### Provided data
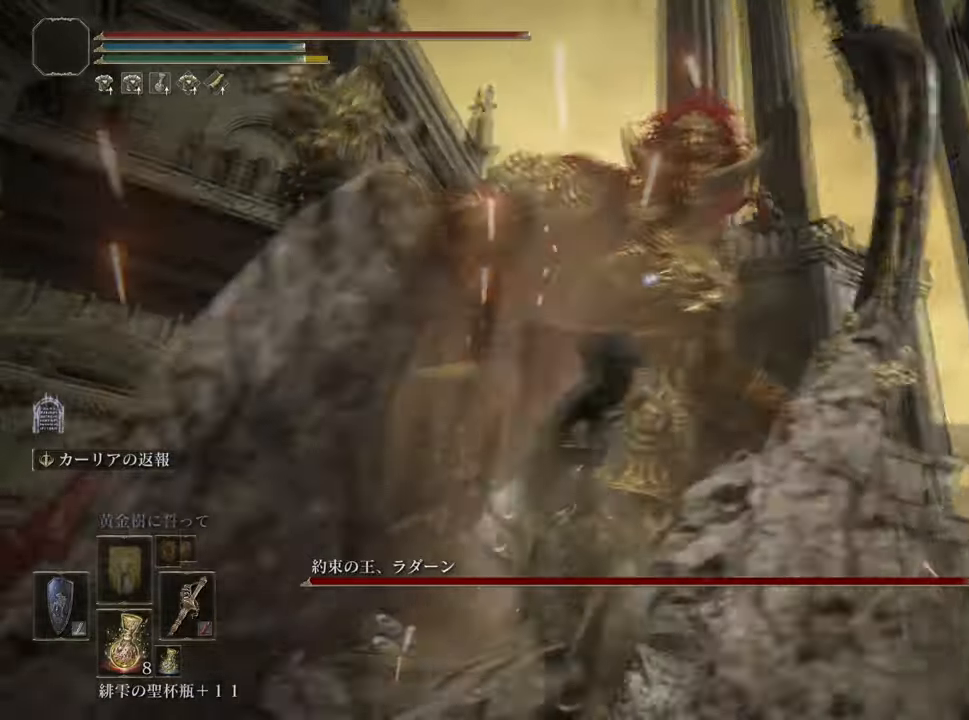
{"buttons": [], "left_stick": "down-right", "right_stick": "center", "events": [[17, "left_stick", "right"], [217, "left_stick", "down-right"]]}
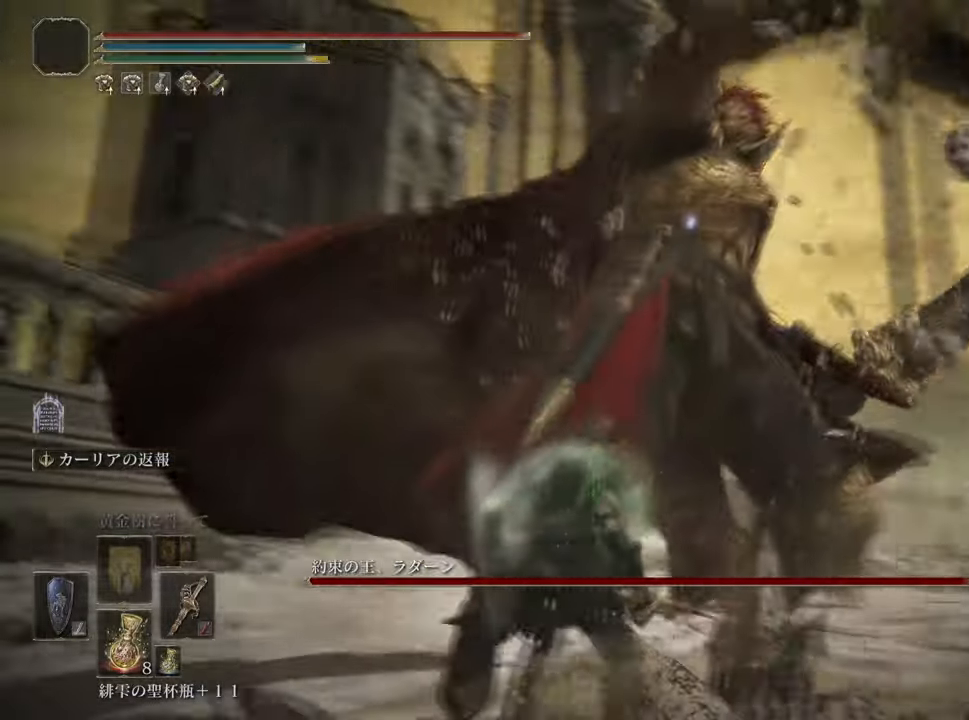
{"buttons": [], "left_stick": "center", "right_stick": "center", "events": [[150, "left_stick", "right"], [283, "L2", "down"], [333, "left_stick", "up-right"], [450, "left_stick", "center"], [467, "L2", "up"]]}
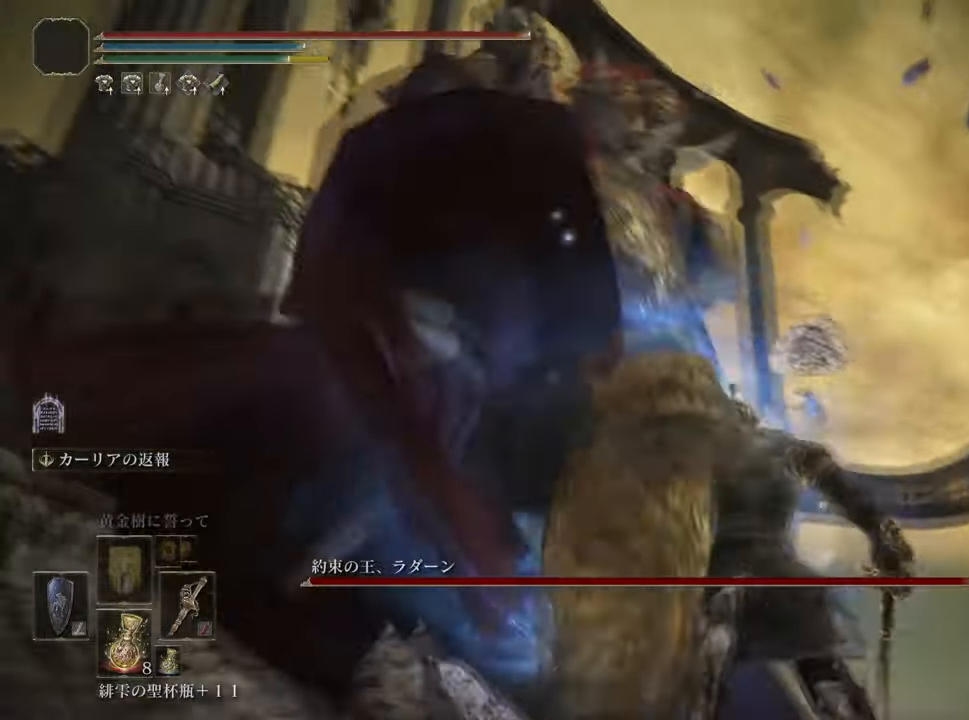
{"buttons": [], "left_stick": "center", "right_stick": "center", "events": []}
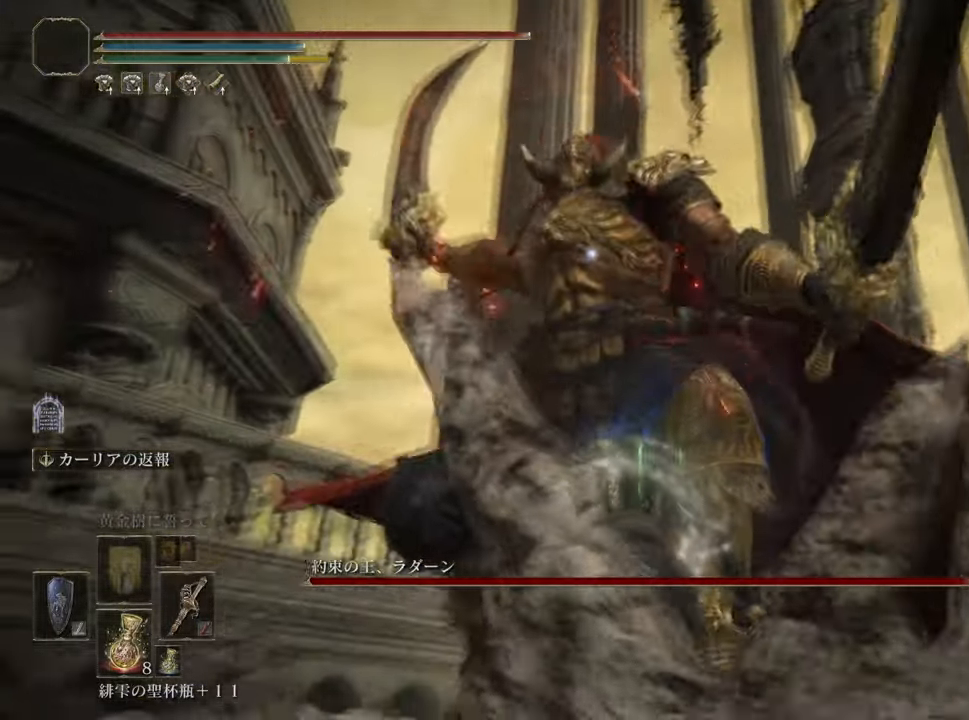
{"buttons": [], "left_stick": "center", "right_stick": "center", "events": []}
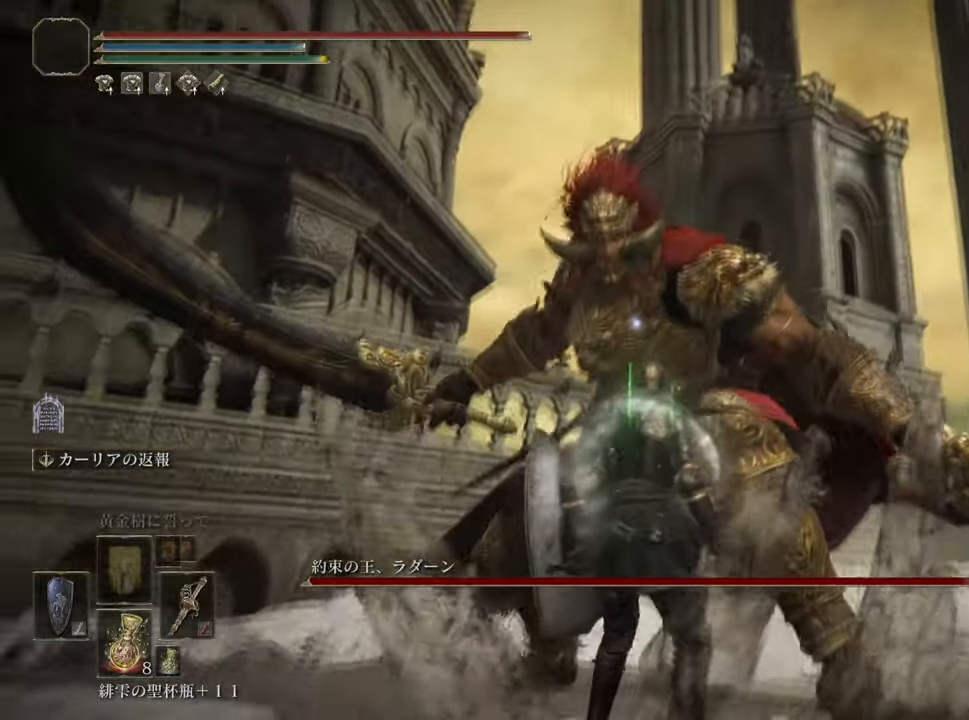
{"buttons": [], "left_stick": "center", "right_stick": "center", "events": []}
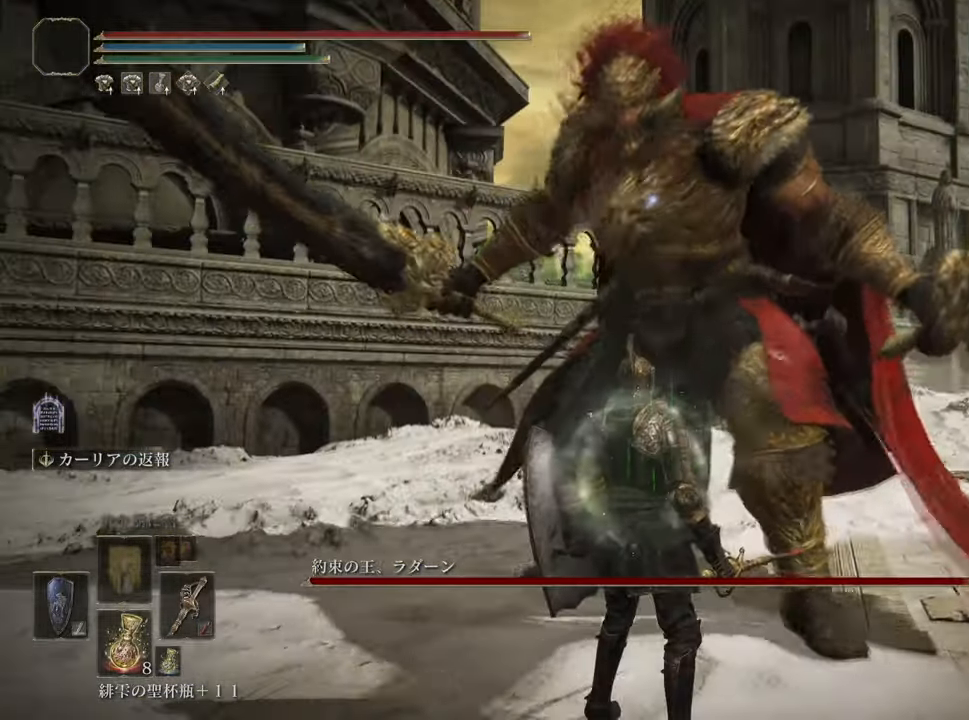
{"buttons": ["CROSS"], "left_stick": "up-left", "right_stick": "center", "events": [[500, "CROSS", "down"], [500, "left_stick", "up-left"]]}
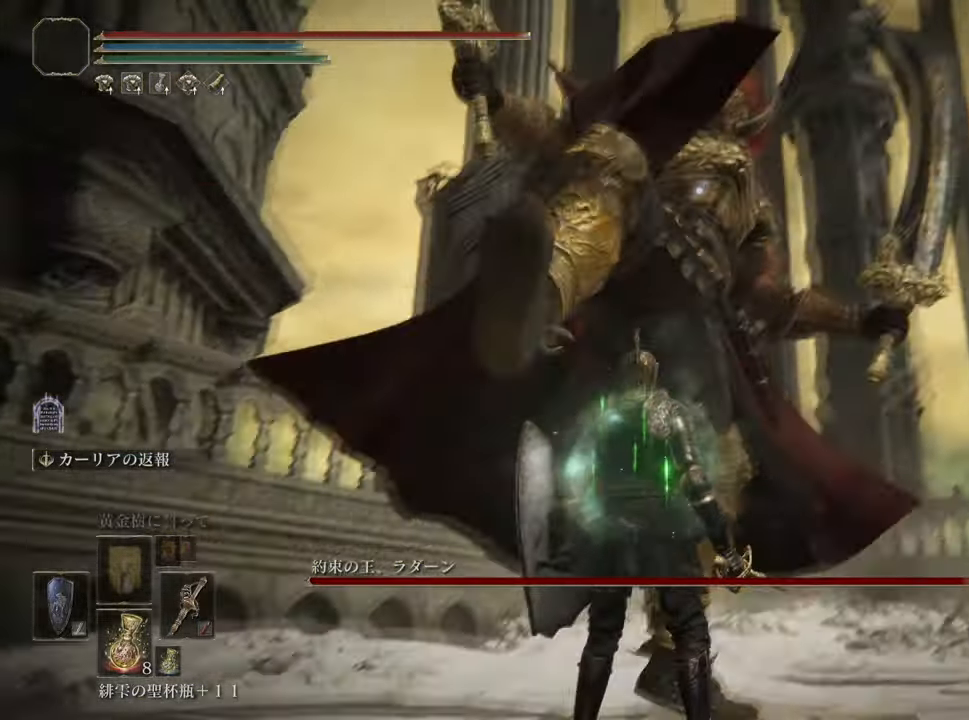
{"buttons": [], "left_stick": "down-right", "right_stick": "center", "events": [[17, "left_stick", "up"], [101, "CROSS", "up"], [217, "left_stick", "center"], [434, "left_stick", "down-right"]]}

### Task requirements
Each line of the listing that includes the word "CROSS" should be copied out.

### Answer section
{"buttons": ["CROSS"], "left_stick": "up-left", "right_stick": "center", "events": [[500, "CROSS", "down"], [500, "left_stick", "up-left"]]}
{"buttons": [], "left_stick": "down-right", "right_stick": "center", "events": [[17, "left_stick", "up"], [101, "CROSS", "up"], [217, "left_stick", "center"], [434, "left_stick", "down-right"]]}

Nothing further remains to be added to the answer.